- Born: Riaz Batalvi Feb 1937 Batala, Punjab Province, British India
- Died: 15 January 2003 at age 65 Lahore, Pakistan
- Occupations: Journalist, writer
- Notable credit: Ex Editor of Daily Mashriq
- Awards: Pride of Performance Award by the Government of Pakistan in 1986

= Riaz Batalvi =

Pakistani journalist and writer (1937–2003)
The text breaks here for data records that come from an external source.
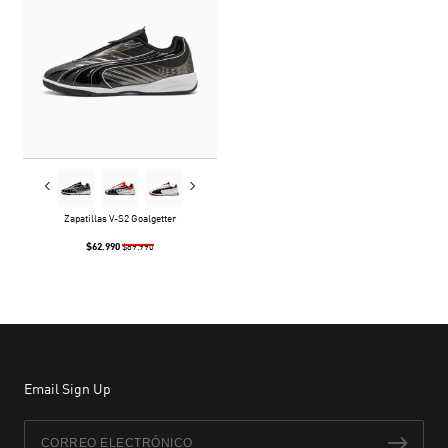
Zapatillas V-S2 Goalgetter
$62.990
$89.990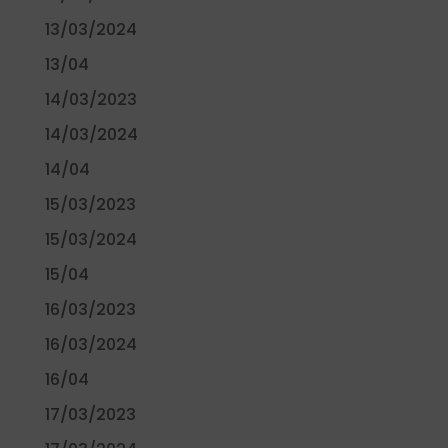
13/03/2024
13/04
14/03/2023
14/03/2024
14/04
15/03/2023
15/03/2024
15/04
16/03/2023
16/03/2024
16/04
17/03/2023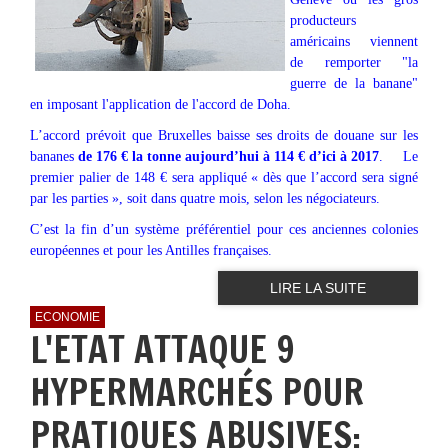
producteurs
américains viennent
de remporter "la
guerre de la banane"
en imposant l'application de l'accord de Doha.
L’accord prévoit que Bruxelles baisse ses droits de douane sur les
bananes
de 176 € la tonne aujourd’hui à 114 € d’ici à 2017
. Le
premier palier de 148 € sera appliqué « dès que l’accord sera signé
par les parties », soit dans quatre mois, selon les négociateurs.
C’est la fin d’un système préférentiel pour ces anciennes colonies
européennes et pour les Antilles françaises.
LIRE LA SUITE
ECONOMIE
L'ETAT ATTAQUE 9
HYPERMARCHÉS POUR
PRATIQUES ABUSIVES;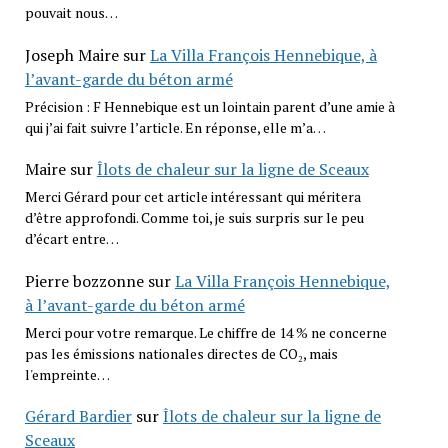
pouvait nous…
Joseph Maire
sur
La Villa François Hennebique, à
l’avant-garde du béton armé
Précision : F Hennebique est un lointain parent d’une amie à
qui j’ai fait suivre l’article. En réponse, elle m’a…
Maire
sur
Îlots de chaleur sur la ligne de Sceaux
Merci Gérard pour cet article intéressant qui méritera
d’être approfondi. Comme toi, je suis surpris sur le peu
d’écart entre…
Pierre bozzonne
sur
La Villa François Hennebique,
à l’avant-garde du béton armé
Merci pour votre remarque. Le chiffre de 14 % ne concerne
pas les émissions nationales directes de CO₂, mais
l'empreinte…
Gérard Bardier
sur
Îlots de chaleur sur la ligne de
Sceaux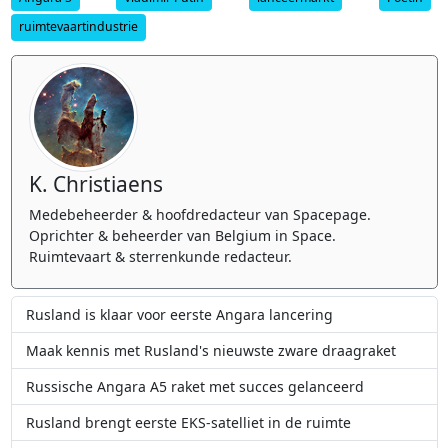
ruimtevaartindustrie
K. Christiaens
Medebeheerder & hoofdredacteur van Spacepage.
Oprichter & beheerder van Belgium in Space.
Ruimtevaart & sterrenkunde redacteur.
Rusland is klaar voor eerste Angara lancering
Maak kennis met Rusland's nieuwste zware draagraket
Russische Angara A5 raket met succes gelanceerd
Rusland brengt eerste EKS-satelliet in de ruimte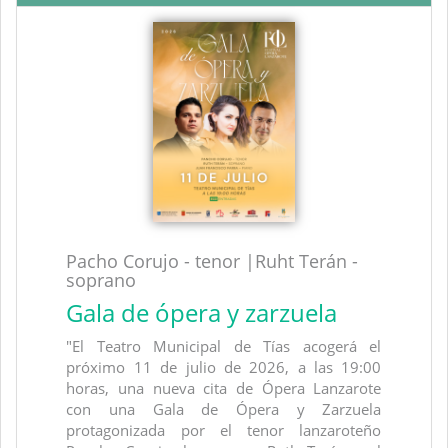
Pacho Corujo - tenor |Ruht Terán -
soprano
Gala de ópera y zarzuela
"El Teatro Municipal de Tías acogerá el
próximo 11 de julio de 2026, a las 19:00
horas, una nueva cita de Ópera Lanzarote
con una Gala de Ópera y Zarzuela
protagonizada por el tenor lanzaroteño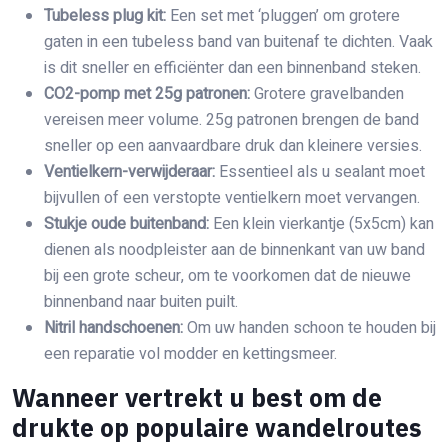
Tubeless plug kit:
Een set met ‘pluggen’ om grotere
gaten in een tubeless band van buitenaf te dichten. Vaak
is dit sneller en efficiënter dan een binnenband steken.
CO2-pomp met 25g patronen:
Grotere gravelbanden
vereisen meer volume. 25g patronen brengen de band
sneller op een aanvaardbare druk dan kleinere versies.
Ventielkern-verwijderaar:
Essentieel als u sealant moet
bijvullen of een verstopte ventielkern moet vervangen.
Stukje oude buitenband:
Een klein vierkantje (5x5cm) kan
dienen als noodpleister aan de binnenkant van uw band
bij een grote scheur, om te voorkomen dat de nieuwe
binnenband naar buiten puilt.
Nitril handschoenen:
Om uw handen schoon te houden bij
een reparatie vol modder en kettingsmeer.
Wanneer vertrekt u best om de
drukte op populaire wandelroutes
Riaz Batalvi (1937 - 15 January 2003) was a senior Pakistani journalist, writer and dramatist.

==Early life and career==
Riazul Hasan was born in February 1937 in Batala, Gurdaspur District in Punjab Province, British India. His family migrated to Pakistan after the partition of India in 1947. First, he started working for Daily Kohistan newspaper which was edited by the veteran journalist and novelist Naseem Hijazi. Then he switched over to Daily Mashriq newspaper, when it was launched in 1963 and later became its editor.

==As a playwright==
Riaz Batalvi wrote a short story called Dubai Chalo which was well received by the public and was later turned into a highly popular movie by the same name - Dubai Chalo (1979). He also wrote a popular TV drama Aik Haqeeqat Aik Fasana for the Pakistani television.

==Awards and recognition==
- Pride of Performance Award by the Government of Pakistan in 1986

==Death==
Riaz Batalvi died on 15 January 2003 at age 65 in Lahore, Pakistan.